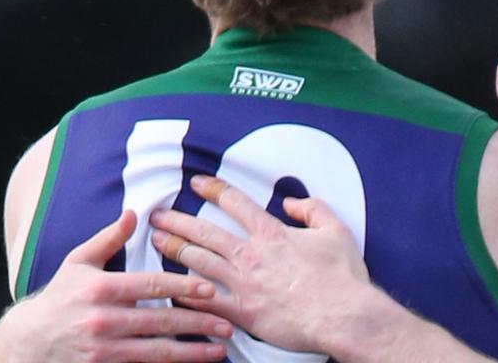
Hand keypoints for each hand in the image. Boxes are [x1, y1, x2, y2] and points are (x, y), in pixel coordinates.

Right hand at [0, 210, 233, 362]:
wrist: (24, 345)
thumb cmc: (57, 299)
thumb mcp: (77, 263)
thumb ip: (108, 239)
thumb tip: (135, 213)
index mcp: (100, 288)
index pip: (150, 285)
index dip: (183, 286)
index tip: (210, 289)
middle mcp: (102, 320)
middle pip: (160, 320)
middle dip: (198, 323)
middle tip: (228, 324)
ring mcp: (101, 350)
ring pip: (155, 352)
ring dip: (191, 353)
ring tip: (220, 351)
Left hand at [150, 175, 370, 353]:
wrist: (341, 314)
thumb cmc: (341, 276)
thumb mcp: (336, 231)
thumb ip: (313, 210)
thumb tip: (293, 202)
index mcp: (272, 233)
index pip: (236, 204)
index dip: (214, 189)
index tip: (197, 183)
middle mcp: (251, 255)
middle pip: (205, 232)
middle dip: (177, 220)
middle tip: (158, 213)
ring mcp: (243, 284)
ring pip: (198, 262)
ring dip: (174, 249)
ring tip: (156, 241)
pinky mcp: (242, 312)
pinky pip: (206, 302)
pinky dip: (186, 294)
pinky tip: (171, 288)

Problem description | Give the lines exactly as they stand, from the line with "middle mcp: (102, 320)" through the end of the material.

Solution for this problem |
middle mcp: (102, 320)
middle pip: (160, 320)
middle dip: (198, 323)
middle tip: (228, 324)
ring mcp: (101, 350)
ring pip: (155, 352)
ring dip: (191, 353)
ring tip: (220, 351)
Left hand at [150, 175, 370, 353]:
wrist: (341, 314)
thumb cmc: (341, 276)
thumb mcp: (336, 231)
thumb ip: (313, 210)
thumb tip: (293, 202)
index mcp: (272, 233)
index pip: (236, 204)
index dip: (214, 189)
index tip: (197, 183)
middle mcp: (251, 255)
middle pip: (205, 232)
middle dip: (177, 220)
middle tip: (158, 213)
ring mcp: (243, 284)
ring pip: (198, 262)
ring dip: (174, 249)
ring tip: (156, 241)
pinky mcp: (242, 312)
pinky pip: (206, 302)
pinky dip: (186, 294)
pinky tip: (171, 288)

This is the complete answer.